I was in the big room, sitting at a table cutting large hearts from red construction paper. It was Valentine’s Day. It was for Mother. But the day outside was unseasonably warm. A bright sun, perfectly illuminating the world so that every absence could be noted (the perfect sun to illuminate a primal loss), blared down like house lights in a theatre.
We children were marshaled out into the cobbled schoolyard. The school yard was a featureless escarpment with unimpeded, views of the surrounding neighborhood for fantastic mile after fantastic mile. Young Langley squinted into that awful white illumination. Fearful Langley surveyed the scene as tears rolled down his puffy cheeks. She was not there. She was not by the lamppost. She was not standing on the trolley platform. She was not in the tobacco shop where she supposedly bought me chocolates. She was nowhere to be found. The street was empty.
Like all scenes of primal loss this moment was not without its mythological import. A creepy, uneven shadow crept across the uptown city-scape. What exactly was happening here? A presence seemed to leave the world, a presence largely benign. What replaced it was a shadow entity. An idea that perhaps there was more to my narrative self than I am revealing; a shadow entity lurking in the crevices, stoking me to the gills with pathologies that are not my birthright. A parallel track that is strangely akin to mine yet wholly divorced and alien. It crawls along at the margins and demands a portion of a patrimony that belongs to him and to him alone, the nasty fraud!

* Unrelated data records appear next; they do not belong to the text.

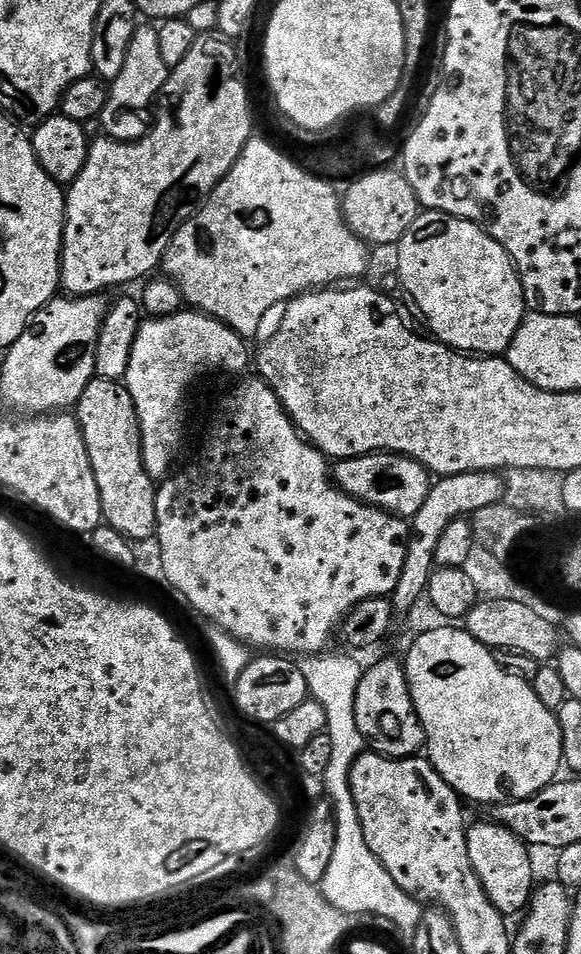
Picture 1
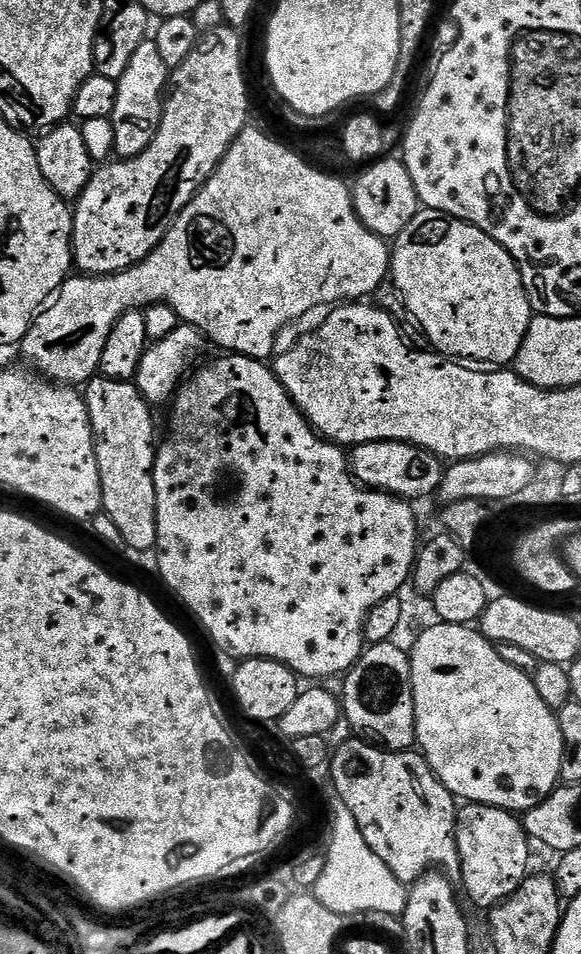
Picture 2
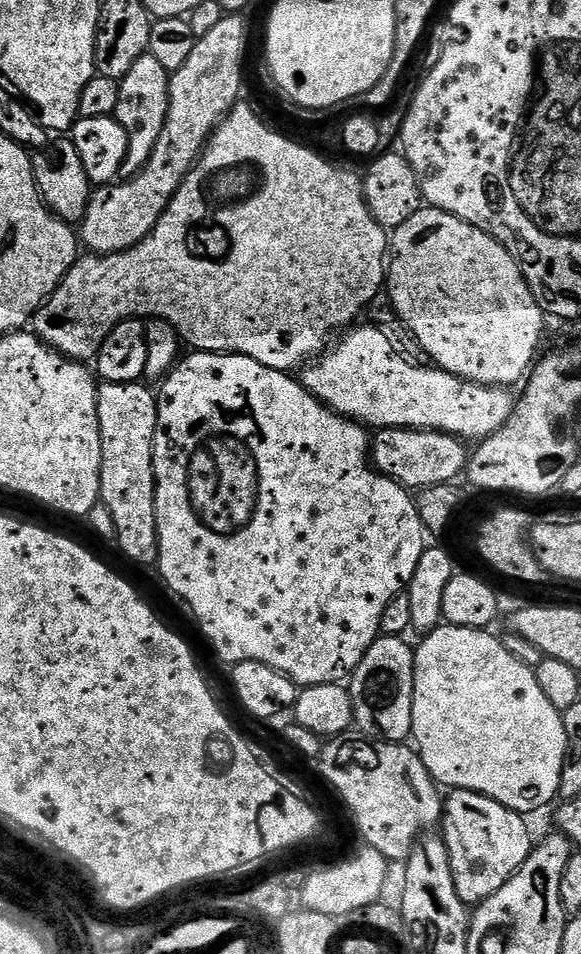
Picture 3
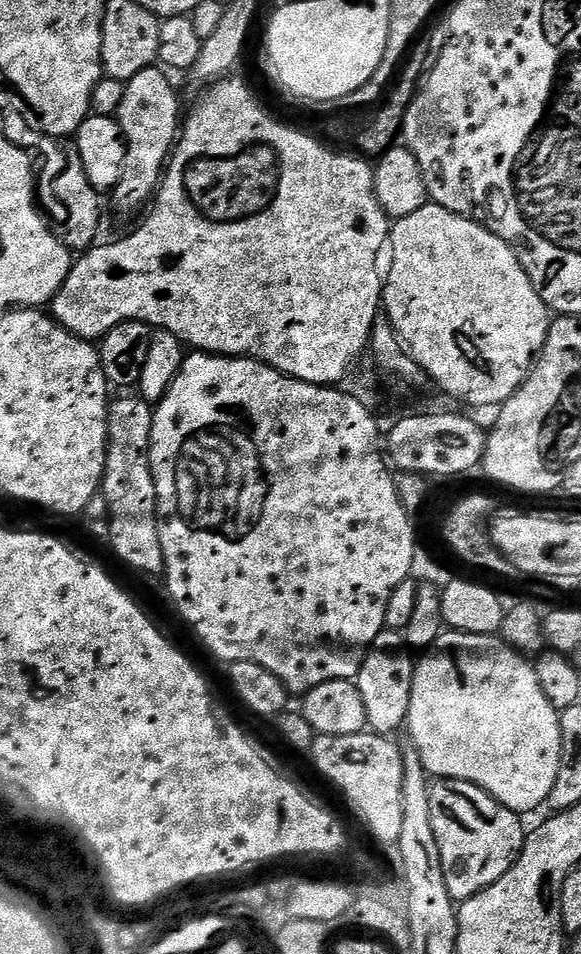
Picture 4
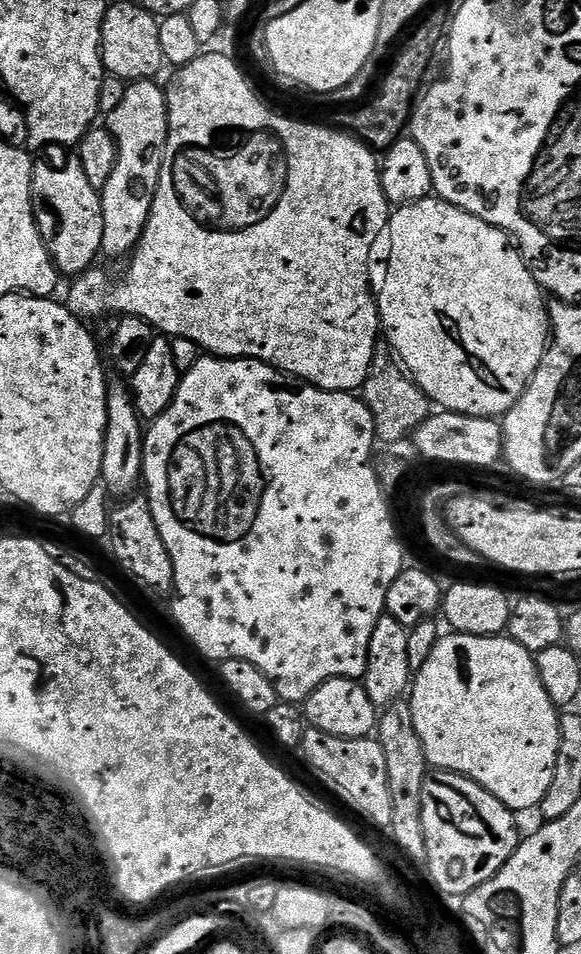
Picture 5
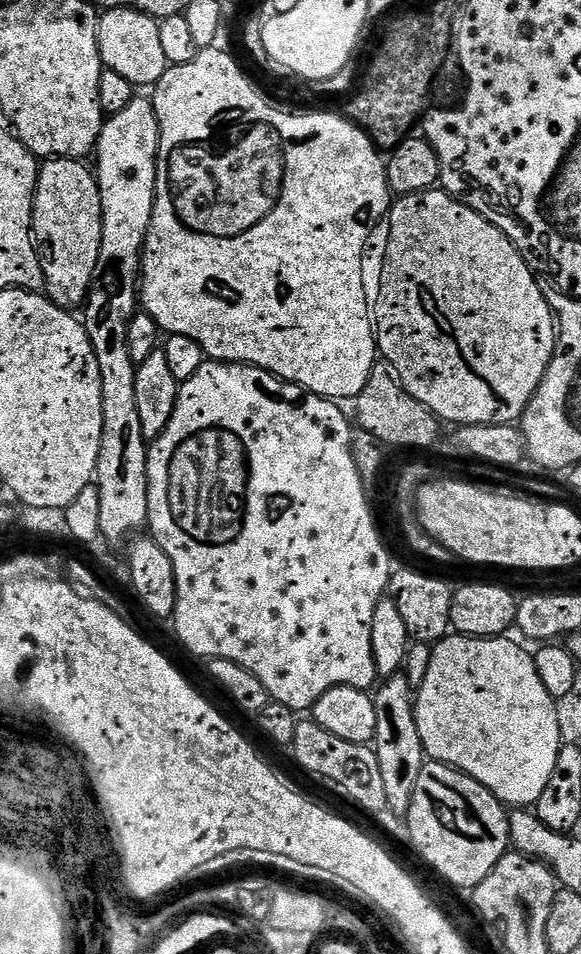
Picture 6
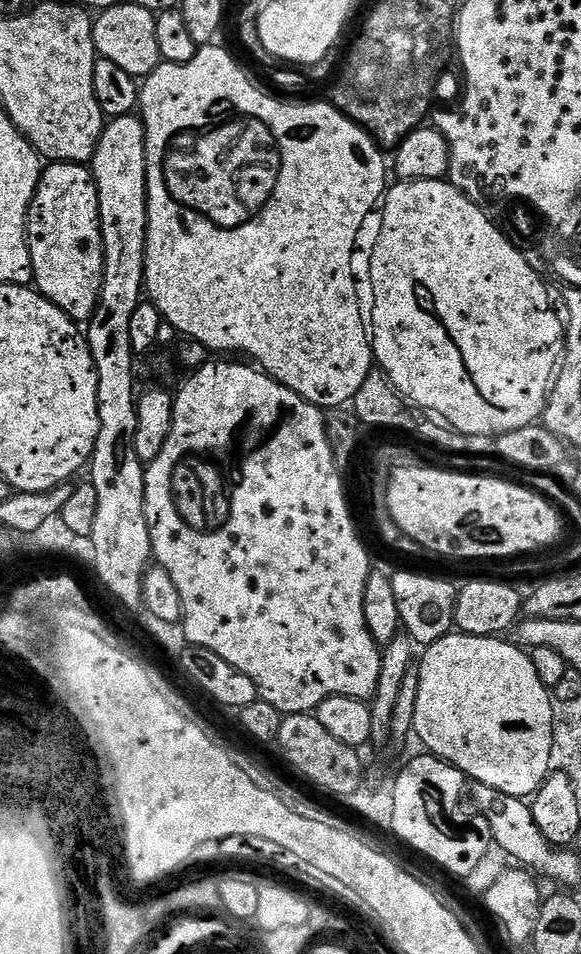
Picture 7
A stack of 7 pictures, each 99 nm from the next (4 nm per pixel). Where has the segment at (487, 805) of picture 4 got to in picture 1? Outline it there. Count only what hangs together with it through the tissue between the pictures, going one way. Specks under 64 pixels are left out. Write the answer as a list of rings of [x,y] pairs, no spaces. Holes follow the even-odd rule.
[[[485,822],[468,828],[468,853],[470,866],[474,866],[478,882],[482,882],[482,890],[486,890],[490,902],[494,902],[494,906],[503,916],[512,918],[515,912],[523,913],[529,907],[534,891],[531,856],[533,853],[529,845],[502,825]]]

Eventually, Young Langley, reduced to near hysterics, is segregated from the other children. He was kept aside and monitored, with the hopes that he will calm down.
Eventually he did, of course, but a slight flutter was introduced into an otherwise simple system of checks and balances. Mother was no longer a unitary creature of unalloyed love and worthiness. From this conclusion a simple analogy was constructed: if mother is flickering and unstable then the world cannot exist on a solid foundation. If the world does not exist on a solid foundation then the world may not exist or may exist in several senses. The flickering life began.

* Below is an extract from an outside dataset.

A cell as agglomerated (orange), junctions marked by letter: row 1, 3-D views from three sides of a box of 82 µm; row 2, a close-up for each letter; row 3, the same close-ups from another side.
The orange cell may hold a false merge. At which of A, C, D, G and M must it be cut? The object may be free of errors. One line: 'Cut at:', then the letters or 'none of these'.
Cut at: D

“I was out buying you chocolates, Langley, that’s why I wasn’t there.”
Ah, yes, and it was true. Chocolates always awaited me when beautiful Mother, her pale blue eyes glistening with love and tender recognition as she picked me out of the crowd of pre-schoolers for the leisurely walk to the brownstone.
And then, once home, the handkerchief turtle became yet another square of white cloth again, and the world became a uniform, wonderfully bland globe of undifferentiated love, acceptance and deception. But the crack was there: focus in on young six year old Langley and you could see the fine fissure running from the small of his back up and around his waist until it halts somewhere near his sternum, that inadequate plate of bone that is supposed to protect the heart, which is erroneously described as the seat of emotions.